In der Jury gibt es genau drei Frauen, aber sechs Männer. Früher war die männliche Übermacht noch größer. Trotz der drei Frauen ist doch wohl klar, wohin die Reise der Männer geht. Es ist allerdings überhaupt nicht klar, ob nicht die Frauen der Jury echte Männerspiele bevorzugen, oder ob sich drei Frauen gegen sechs Männer durchsetzen können. Rein zahlenmäßig eine deutliche Übermacht für maskuline Spiele. Offenbar wissen das auch die Verlage, denn die sorgen ungebremst für Nachschub an „richtigen“ Spielen.
Vielleicht offenbaren sich ja bei dem einen oder anderen Mann der Jury ein paar weibliche Gene. Wäre wirklich schön, denn auf Dauer kann es sich die Jury doch gar nicht leisten, die Vorlieben der Damen einfach auszublenden. Ob sie zu dieser Selbsterkenntnis kommt? Ob sie sich mehr traut, als dieses Jahr DIXIT und IDENTIK nur als Alibi auf ihre Nominierungsliste zu setzen? A LA CARTE ist sowieso das Alibi schlechthin. Spitzenköche sind fast alle männlich. Dass die Jury mit der Auszeichnung „Spiel des Jahres Plus“ für DIE TORE DER WELT dann ganz offen ihr männliches Klientel bedient, finde ich – so von Mann zu Mann – überzeugend. Vielleicht ist das aber bereits das Zugeständnis an alle Männer, um dieses Jahr doch ein Mädchenspiel zum Spiel des Jahres zu machen. Ganz offen und ohne jede Beschönigung werden wir Männer dann beim Deutschen Spielpreis 10 echte Spiele küren und die Entscheidung der Jury richtig stellen.

Nominiert:

A LA CARTE
DIXIT
FRESKO
IDENTIK
IM WANDEL DER ZEITEN – BRONZEZEIT – WÜRFELSPIEL

Spiel des Jahres Plus: DIE TORE DER WELT

1 Kommentar:

  1. Treffsichere Analyse!

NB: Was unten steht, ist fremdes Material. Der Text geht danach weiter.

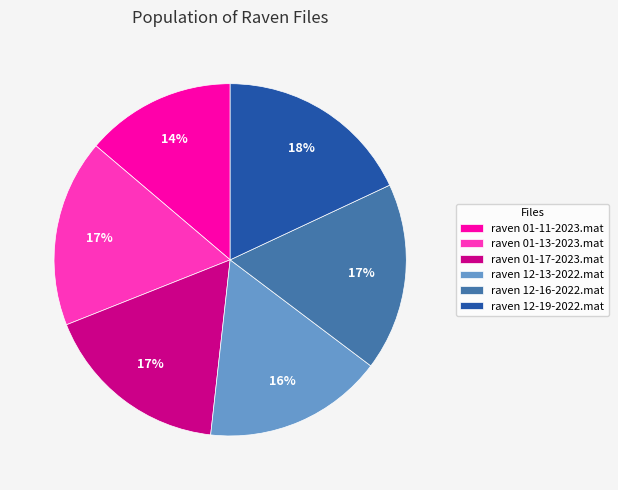

True or false: raven 01-17-2023.mat accounts for 27% of the total.

False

Lassen wir die Ironie beiseite. Eigentlich ist es ja wirklich an der Zeit, dass wir Jungs das weibliche Element beim Spielen akzeptieren - oder wollen wir immer nur unter uns bleiben? Und umgekehrt: Meine Frau spielt gerne knallharte Spiele (und gewinnt unangenehm häufig), aber gerade in Gelegenheitsspielerkreisen dürfte es viele Spieler(innen) geben, die schon länger auf kreativere und kommunikativere Spiele gewartet haben. Und deshalb ist die Auswahl der Jury (wie fast immer) auch diesmal wieder sehr gut. Wie viele Spiele mit worker placement, Ressourcenmanagement etc. wollen wir noch in unseren Schränken sammeln? Es wird Zeit für einen neuen Aufbruch und vielleicht hat die Jury dazu beigetragen.